John Fenlon Hogan
Anti-Ode to Melancholy
I guess I’ve resigned myself to the fact that you’ll always be
there in the foreground like the possibility of losing
my wallet. Efficient markets clear, and as such I would like
to take myself to the bank on mean reversion, halve
the happiest I’ve ever been and call it my constant.
But I am not a market, and though X may represent
variable change I can account for, there is no equation.

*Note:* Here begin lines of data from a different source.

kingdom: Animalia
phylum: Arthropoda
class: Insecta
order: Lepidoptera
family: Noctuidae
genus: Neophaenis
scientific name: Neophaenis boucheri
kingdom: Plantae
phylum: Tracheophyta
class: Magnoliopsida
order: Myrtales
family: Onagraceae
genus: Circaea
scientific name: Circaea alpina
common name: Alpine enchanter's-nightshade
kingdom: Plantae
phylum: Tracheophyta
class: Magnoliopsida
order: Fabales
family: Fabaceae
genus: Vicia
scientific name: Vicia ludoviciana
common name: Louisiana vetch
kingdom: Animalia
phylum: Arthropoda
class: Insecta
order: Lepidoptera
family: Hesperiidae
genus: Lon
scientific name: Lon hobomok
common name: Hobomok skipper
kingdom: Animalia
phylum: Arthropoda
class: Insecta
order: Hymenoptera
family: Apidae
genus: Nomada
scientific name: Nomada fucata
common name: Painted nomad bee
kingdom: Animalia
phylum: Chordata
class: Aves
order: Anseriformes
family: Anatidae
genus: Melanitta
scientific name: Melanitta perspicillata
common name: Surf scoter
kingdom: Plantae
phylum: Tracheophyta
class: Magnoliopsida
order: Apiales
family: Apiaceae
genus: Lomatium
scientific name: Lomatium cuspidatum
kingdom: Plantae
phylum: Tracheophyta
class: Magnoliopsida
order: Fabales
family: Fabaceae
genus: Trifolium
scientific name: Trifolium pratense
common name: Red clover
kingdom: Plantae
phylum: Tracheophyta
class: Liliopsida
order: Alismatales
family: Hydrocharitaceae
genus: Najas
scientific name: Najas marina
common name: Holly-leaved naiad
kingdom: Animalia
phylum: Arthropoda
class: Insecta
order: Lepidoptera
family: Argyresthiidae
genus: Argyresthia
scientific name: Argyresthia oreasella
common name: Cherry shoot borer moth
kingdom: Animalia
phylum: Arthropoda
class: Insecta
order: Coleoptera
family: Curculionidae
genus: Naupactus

It’s just me standing slightly stupefied on what’s beneath
my feet: asphalt, my love of it, the tax it levies on my knees.
I guess I’m saying take all the old themes but amplify them.
I can locate you in so many extremes: ending and unending;
a woman in New York barely scraping by; West Texas—
but what’s the use? I may as well commit patricide
and call it a day. To think of sadness in the abstract
and as a result enclave oneself in sadness undermines
abstraction. What I’m learning is that the old themes
no longer need their vehicles now that I see sadness
for what is: a beauty pageant, and we’re each of us
trying to walk home with Miss Bliss. At the moment
I feel my one talent is my ability to not bite the bait,
to let the next clue dangle untouched as if mocking
the universe’s attempt to lead me on. I won’t let it.
Not now. For now I’ll separate myself from the process,
however briefly, knowing full well I’ll wake tomorrow
ready and eager and once more able to participate.